Liverpool Sound and Vision Rating 8.5/10
Cast: Mikyla Jane Durkan.
Imprisonment it seems is not only for the guilty, for those whose crimes against society are numerous and devastating, but in the eyes of some men there are those who should be imprisoned against their will for their own safety.
Society demands imprisonment for those who steal, murder, maim, spread hate and yet society never seems to lift a finger of warning to those who seek to deny women the opportunity to leave the house, to expect them to stay in, who lock the doors and keep them kept but also keep them from those they love and the pastimes they enjoy; it is not so much imprisonment as it is the start of the unravelling of the mind and the cruelty that comes with it.
In Dario Fo and Franca Rama’s monologue, A Woman Alone, imprisonment is to be seen as that beginning, a confession waiting to happen, to spill out and the end result is one that all parties to such injustice should fear.
As part of the inaugural Liverpool Fringe Festival, Burjesta Theatre brought the comic grotesque idea of female subjugation to the very forefront of the audience’s attention. In the wonderful Mikyla Jane Durkan, the sense of a woman not only falling apart at such actions, the madness spilling over as she deals with a groping brother-in-law, a needful baby and a pervert of a neighbour watching her every move whilst all the time locked in a small flat, is enlarged and enraged, the very movement of her actions are one of sincere psychosis and in the eyes, those windows to the very soul, are transformed into the reflection of flowering hate and female anarchy.

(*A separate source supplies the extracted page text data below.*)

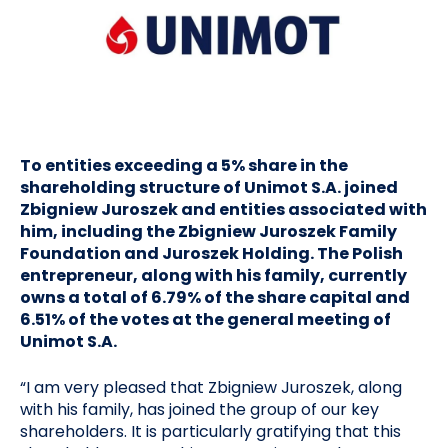
To entities exceeding a 5% share in the
shareholding structure of Unimot S.A. joined
Zbigniew Juroszek and entities associated with
him, including the Zbigniew Juroszek Family
Foundation and Juroszek Holding. The Polish
entrepreneur, along with his family, currently
owns a total of 6.79% of the share capital and
6.51% of the votes at the general meeting of
Unimot S.A.
“I am very pleased that Zbigniew Juroszek, along
with his family, has joined the group of our key
shareholders. It is particularly gratifying that this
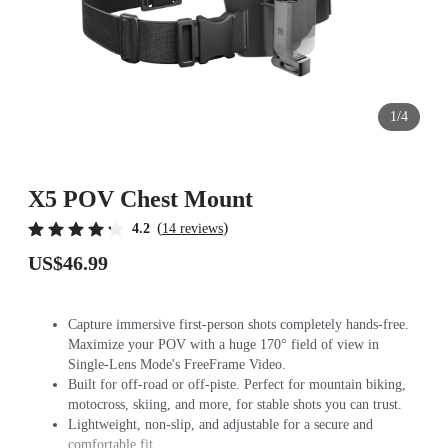
1/4
X5 POV Chest Mount
(
)
4.2
14 reviews
US$46.99
Capture immersive first-person shots completely hands-free.
Maximize your POV with a huge 170° field of view in
Single-Lens Mode's FreeFrame Video.
Built for off-road or off-piste. Perfect for mountain biking,
motocross, skiing, and more, for stable shots you can trust.
Lightweight, non-slip, and adjustable for a secure and
comfortable fit.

To capture the spiralling madness that any person would show if they were confined to a place which was not of their making is a hard ask for any actor, it is very much of the mind rather than the physical properties that can be normally framed with ease, yet Ms. Durkan punishes the stage with her rampant wit and the mental objectification to the society, of all shapes and creeds, that allows women to be used in such a despicable way.
A beautiful piece of theatre which showcases Dario Fo and Franca Rama’s work wonderfully.